ACTION ITEM | In the entries that follow, which lines hold the string "https"? List them.

Data entries |
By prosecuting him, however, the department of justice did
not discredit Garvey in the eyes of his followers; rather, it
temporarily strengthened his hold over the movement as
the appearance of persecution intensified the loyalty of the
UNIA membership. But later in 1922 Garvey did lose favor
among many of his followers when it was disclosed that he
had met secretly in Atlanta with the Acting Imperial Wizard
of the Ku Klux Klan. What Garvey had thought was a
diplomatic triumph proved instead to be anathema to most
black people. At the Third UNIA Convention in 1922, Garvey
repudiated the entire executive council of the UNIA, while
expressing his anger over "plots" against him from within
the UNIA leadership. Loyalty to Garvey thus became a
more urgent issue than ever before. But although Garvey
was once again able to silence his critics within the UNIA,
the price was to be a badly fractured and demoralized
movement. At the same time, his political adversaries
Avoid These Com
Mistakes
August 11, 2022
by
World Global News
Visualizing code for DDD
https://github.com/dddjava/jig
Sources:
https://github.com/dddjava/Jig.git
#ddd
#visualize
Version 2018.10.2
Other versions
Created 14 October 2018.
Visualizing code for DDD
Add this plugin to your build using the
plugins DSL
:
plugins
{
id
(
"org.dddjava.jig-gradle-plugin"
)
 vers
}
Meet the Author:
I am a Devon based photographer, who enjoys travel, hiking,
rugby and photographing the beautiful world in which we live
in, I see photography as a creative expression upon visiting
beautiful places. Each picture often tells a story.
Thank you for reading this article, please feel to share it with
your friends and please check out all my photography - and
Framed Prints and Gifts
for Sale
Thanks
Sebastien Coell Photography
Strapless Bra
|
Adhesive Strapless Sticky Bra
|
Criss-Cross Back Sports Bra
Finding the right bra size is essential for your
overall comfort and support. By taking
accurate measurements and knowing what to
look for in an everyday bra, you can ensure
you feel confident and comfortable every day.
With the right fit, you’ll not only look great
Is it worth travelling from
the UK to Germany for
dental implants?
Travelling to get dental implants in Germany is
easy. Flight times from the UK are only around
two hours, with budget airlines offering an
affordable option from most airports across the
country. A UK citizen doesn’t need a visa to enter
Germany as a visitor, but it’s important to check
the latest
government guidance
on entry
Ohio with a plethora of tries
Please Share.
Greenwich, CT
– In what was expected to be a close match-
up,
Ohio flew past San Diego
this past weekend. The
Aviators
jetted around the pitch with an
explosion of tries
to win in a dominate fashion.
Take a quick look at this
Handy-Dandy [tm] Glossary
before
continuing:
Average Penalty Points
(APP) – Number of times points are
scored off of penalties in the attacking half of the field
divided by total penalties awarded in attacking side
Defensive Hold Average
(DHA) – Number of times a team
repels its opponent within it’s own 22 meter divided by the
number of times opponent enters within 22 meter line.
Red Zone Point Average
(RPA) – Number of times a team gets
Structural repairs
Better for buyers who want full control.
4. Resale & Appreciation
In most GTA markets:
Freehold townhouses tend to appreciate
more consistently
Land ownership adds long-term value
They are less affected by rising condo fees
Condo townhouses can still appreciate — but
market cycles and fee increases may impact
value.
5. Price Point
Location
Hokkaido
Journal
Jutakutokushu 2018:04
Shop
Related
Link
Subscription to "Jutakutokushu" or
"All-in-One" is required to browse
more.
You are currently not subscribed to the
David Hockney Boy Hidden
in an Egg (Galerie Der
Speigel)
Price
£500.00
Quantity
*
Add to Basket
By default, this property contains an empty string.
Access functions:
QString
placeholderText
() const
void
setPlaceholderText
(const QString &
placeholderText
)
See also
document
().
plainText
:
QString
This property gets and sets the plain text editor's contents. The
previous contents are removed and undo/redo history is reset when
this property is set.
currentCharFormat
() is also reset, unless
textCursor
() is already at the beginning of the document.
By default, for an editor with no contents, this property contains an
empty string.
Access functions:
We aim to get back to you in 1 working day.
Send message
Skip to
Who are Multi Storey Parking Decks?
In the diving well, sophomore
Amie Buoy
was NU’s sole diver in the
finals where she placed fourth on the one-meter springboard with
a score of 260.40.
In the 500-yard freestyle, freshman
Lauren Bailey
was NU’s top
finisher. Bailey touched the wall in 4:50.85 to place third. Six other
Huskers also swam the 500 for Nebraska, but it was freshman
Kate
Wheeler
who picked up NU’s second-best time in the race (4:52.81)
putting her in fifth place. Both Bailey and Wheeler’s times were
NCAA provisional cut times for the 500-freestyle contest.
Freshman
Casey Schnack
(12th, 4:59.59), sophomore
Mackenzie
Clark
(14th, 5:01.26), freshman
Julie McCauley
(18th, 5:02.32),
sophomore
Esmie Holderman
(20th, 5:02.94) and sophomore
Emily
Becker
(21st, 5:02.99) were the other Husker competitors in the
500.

REPLY |
https://github.com/dddjava/jig
https://github.com/dddjava/Jig.git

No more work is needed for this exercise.